本文の抜粋:
....

妻は身重の体で震災にあい、色んなことでストレスを感じていたのでしょう。千葉県に避難した次の日に破水したので近くの産院に行ったところ、羊水が濁っているってことで急遽促進剤打って出産することになったんです。そのとき産まれた子供も今は小学校2年生になり、元気に生活しています。当時は大変だったけど、そんな苦労も忘れちゃいましたね。今が元気ならそれでいいじゃないですか(笑)。妻の出産後、当時被災者の受け入れをしていた君津市の借り上げ住宅に移動しました。そこには一年くらい住んでたかな。

事業再開といわき市での生活
震災後にリフォームされた楢葉町工場内部

父と母はしばらく千葉県で生活したあと、震災から3か月後にはいわき市に戻りました。震災前に部品を卸していた会社から事業を再開してほしいとの要望があったからです。そこで神谷にあった工場の一角を間借りして事業を再開させ、2012年には四倉の工業団地に設置された仮設工場で従業員を雇い、現在も営業を続けています。俺自身も一年間は週に一度千葉県といわき市を往復しながら仕事していたのですが、妻も「いわきだったら(生活しても)大丈夫だろう」とのことで移住を決め、借り上げ住宅に引っ越したのち2年ほど前に家を建て、現在に至ります。

避難解除と共に楢葉町でも事業を再開

 
楢葉町の避難指示が解除されたのは2015年9月です。町内にあった工場は天井や壁が剥がれぐちゃぐちゃの状態だったのですが、工場内の機械を動かさないと使えなくなるってことで建物をリフォームし、避難解除後運転を再開することになりました。
楢葉の工場は今、繁忙期を除き俺一人で動かしてる状態なんですけど、解除後すぐはコンビニも再開してなかったし、夜になると真っ暗だし、俺以外人影も無いしで、ちょっと怖かったっすね(笑)。今でこそコンビニや商店なんかも再開してきて町に人も戻ってきたけど、今度はいわき市に帰宅する車でかなり渋滞するんで、それはそれで大変ですね。

....

資料の抜粋:
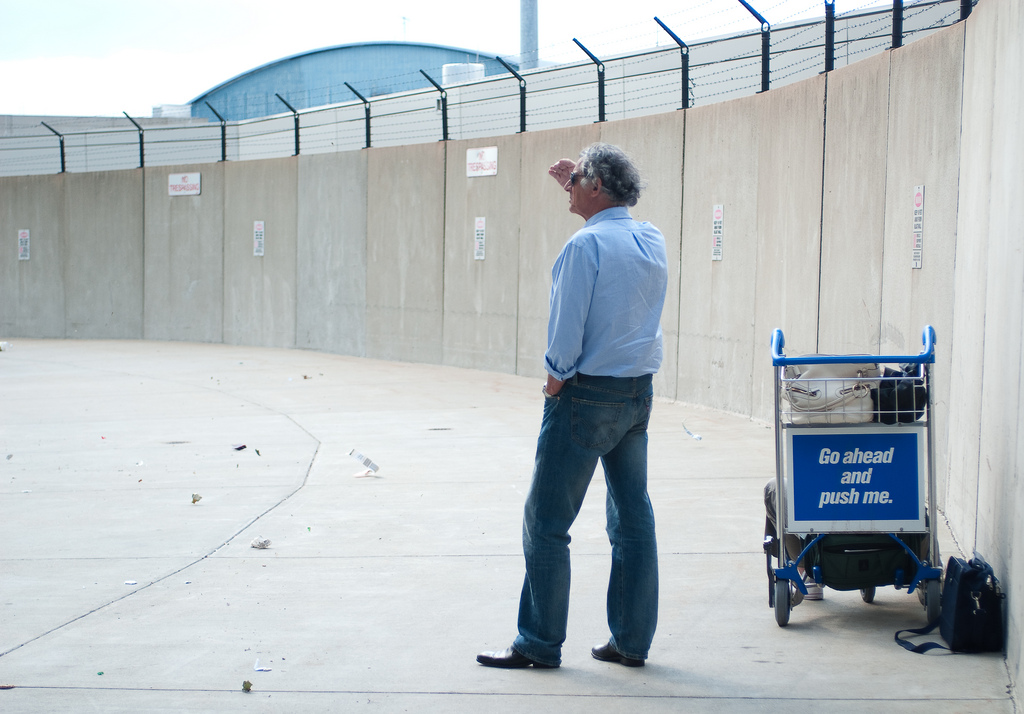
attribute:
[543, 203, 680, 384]
shirt — blue, long sleeved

....

やること:
上の本文から、「妻は身重の体で震災にあい、色」で始まり「で、それはそれで大変ですね。」で終わる部分を一字も変えずに書き写してください。

回答:
妻は身重の体で震災にあい、色んなことでストレスを感じていたのでしょう。千葉県に避難した次の日に破水したので近くの産院に行ったところ、羊水が濁っているってことで急遽促進剤打って出産することになったんです。そのとき産まれた子供も今は小学校2年生になり、元気に生活しています。当時は大変だったけど、そんな苦労も忘れちゃいましたね。今が元気ならそれでいいじゃないですか(笑)。妻の出産後、当時被災者の受け入れをしていた君津市の借り上げ住宅に移動しました。そこには一年くらい住んでたかな。

事業再開といわき市での生活
震災後にリフォームされた楢葉町工場内部

父と母はしばらく千葉県で生活したあと、震災から3か月後にはいわき市に戻りました。震災前に部品を卸していた会社から事業を再開してほしいとの要望があったからです。そこで神谷にあった工場の一角を間借りして事業を再開させ、2012年には四倉の工業団地に設置された仮設工場で従業員を雇い、現在も営業を続けています。俺自身も一年間は週に一度千葉県といわき市を往復しながら仕事していたのですが、妻も「いわきだったら(生活しても)大丈夫だろう」とのことで移住を決め、借り上げ住宅に引っ越したのち2年ほど前に家を建て、現在に至ります。

避難解除と共に楢葉町でも事業を再開

 
楢葉町の避難指示が解除されたのは2015年9月です。町内にあった工場は天井や壁が剥がれぐちゃぐちゃの状態だったのですが、工場内の機械を動かさないと使えなくなるってことで建物をリフォームし、避難解除後運転を再開することになりました。
楢葉の工場は今、繁忙期を除き俺一人で動かしてる状態なんですけど、解除後すぐはコンビニも再開してなかったし、夜になると真っ暗だし、俺以外人影も無いしで、ちょっと怖かったっすね(笑)。今でこそコンビニや商店なんかも再開してきて町に人も戻ってきたけど、今度はいわき市に帰宅する車でかなり渋滞するんで、それはそれで大変ですね。